Abstract
Background: Graft-versus-host disease (GVHD) remains the leading cause of non-relapse morbidity and mortality in allogeneic hematopoietic-stem-cell transplantation (allo-HSCT) recipients. Clinical scoring systems (e.g., EBMT, HCT-CI, DRI, etc.) can stratify risk but show modest predictive performance (C-statistics 0.49–0.67) when it comes to GVHD. To address this gap, we developed GVHD-Intel 1.0, a real-time, scalable, and interpretable machine learning (ML) framework from an international study to predict both acute (aGVHD) and chronic GVHD (cGVHD), providing individual and bulk predictions using common input variables and HLA alleles.
Methods: This retrospective global study, approved by respective institutional review boards, included electronic health records from three tertiary care centers in Abu Dhabi, UAE, and King Hussein Cancer Center (KHCC), Jordan, from 2009 to 2023.
The model was developed in phases. The UAE399 cohort (399 HSCT recipients) served as the baseline dataset. To enhance model generalizability, 55 adult allo-HSCT recipients from KHCC were added to the training set. Two distinct test cohorts were used: UAE46 (46 allogeneic HSCT recipients from UAE) and KHCC150 (150 adult allogeneic HSCT recipients from KHCC), collected later and independently of training data.
Variables included donor type, sex mismatch, disease status, time from diagnosis to transplant, and agents used in conditioning and GVHD prophylaxis (e.g., TBI, ATG, alemtuzumab use etc.). HLA alleles (A, B, C, DQ, DR) were symbolically encoded and transformed via one-hot encoding. GVHD events were classified as aGVHD (<100 days) or cGVHD (≥100 days). Missing values were excluded, and class imbalance was handled via class weighting.
GVHD-Intel 1.0, co-developed with MBZ University of Artificial Intelligence, features modular ensemble architecture, drug-level feature engineering, novel HLA encoding for low-resolution compatibility scoring, and built-in interpretability using SHAP and LIME. The framework is cloud-deployable for both real-time and batch predictions.
Results: The GVHD-Intel 1.0 was externally tested on two independent, temporally and institutionally distinct cohorts (UAE46 and KHCC150), demonstrating strong and consistent predictive performance for both acute and chronic GVHD.
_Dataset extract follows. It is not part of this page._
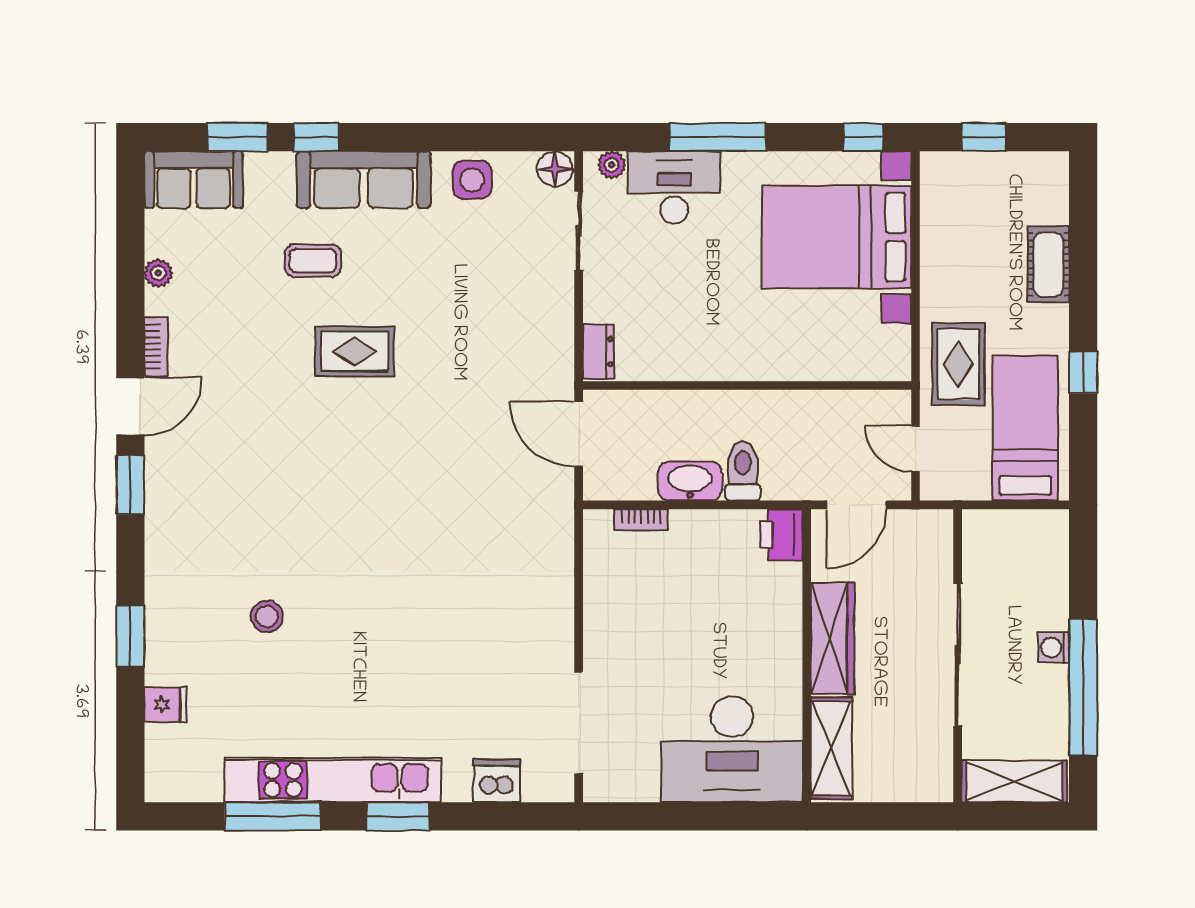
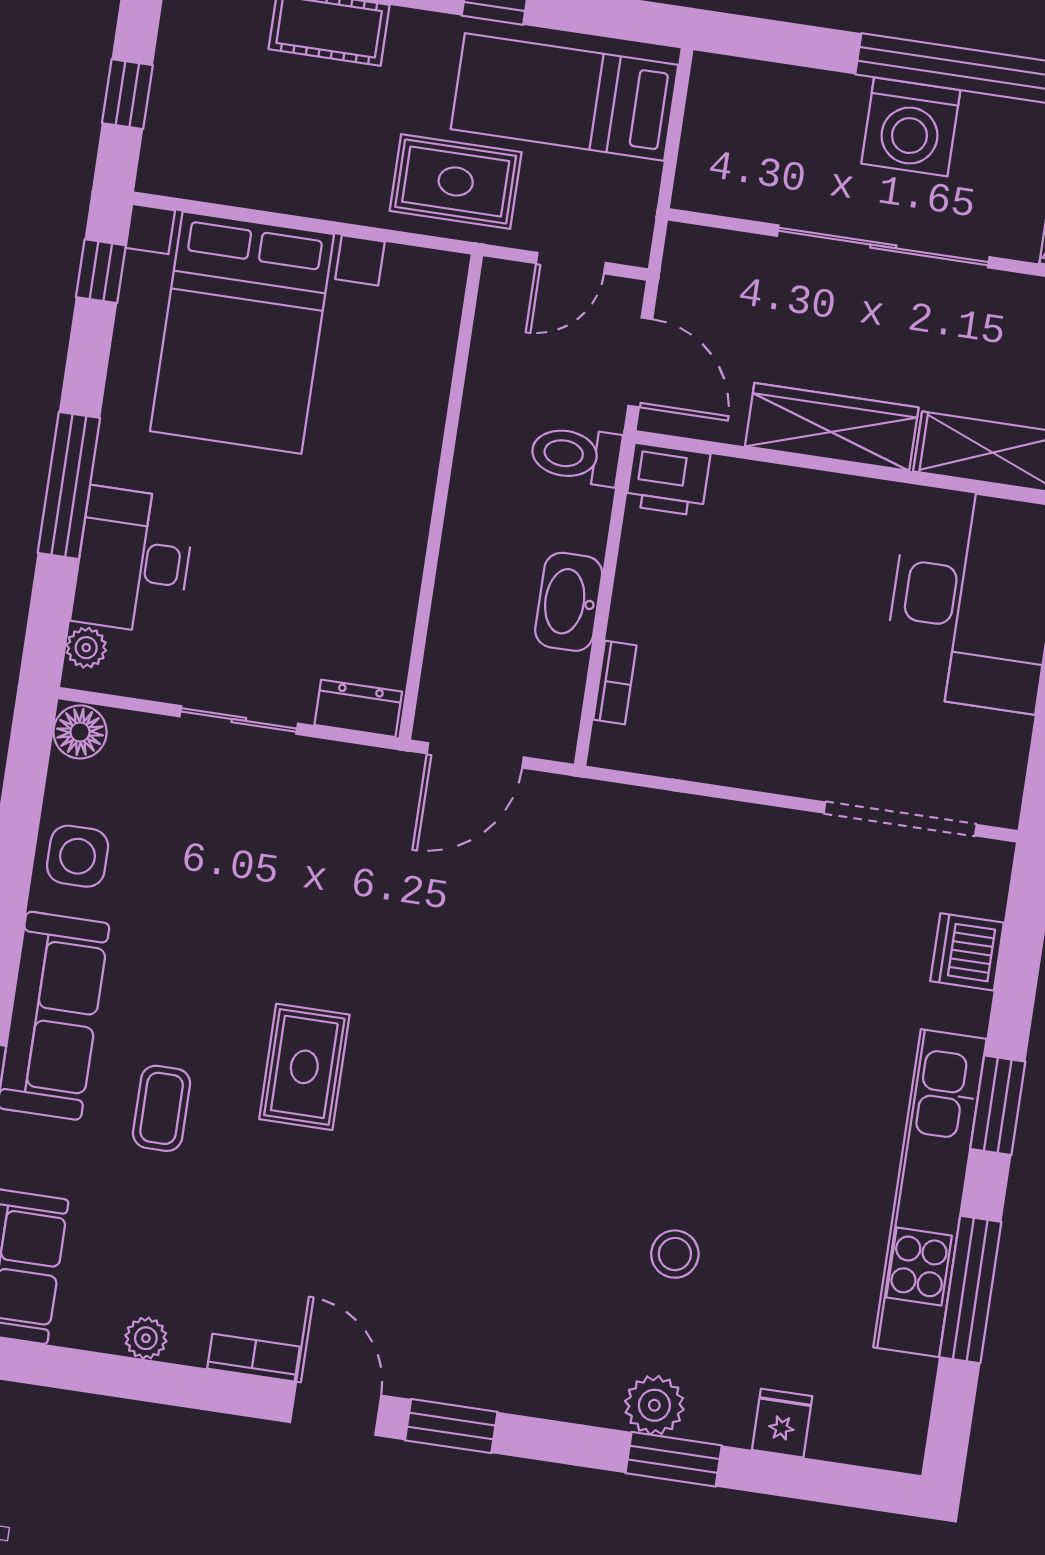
sliding door: (579, 231) -> (239, 720), moved
toilet: (743, 471) -> (576, 455), moved
plant: (164, 618) -> (654, 1405), added
washing machine: (1054, 647) -> (911, 127), width x1.89, depth x1.89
For cGVHD prediction, the model achieved an AUC (area under the curve or C-statistic for binary outcomes) of 0.832, F1 score of 0.896, accuracy of 82.7%, PPV of 0.930, sensitivity of 0.864, Brier score of 0.178, and log loss of 0.543.
For aGVHD, performance metrics included an AUC of 0.802, F1 score of 0.860, accuracy of 77.6%, PPV of 0.930, sensitivity of 0.799, Brier score of 0.196, and log loss of 0.581.
Model calibration remained strong across both tasks, with Brier scores <0.20.
Conclusions: GVHD-Intel 1.0 is a robust, interpretable machine learning framework developed from real-world, multicenter data. By integrating widely available clinical variables and HLA allele data, it outperforms conventional clinical risk scores in predicting both acute and chronic GVHD in allo-HSCT recipients. Slightly reduced performance in aGVHD prediction is likely due to the lack of relevant variables. Next steps include prospective validation across multiple transplant centers globally and continued refinement through expanded data integration. GVHD-Intel 1.0 holds strong potential as a clinically valuable, scalable decision-support tool that can be enacted widely and easily by practicing transplant physicians worldwide in all types of settings.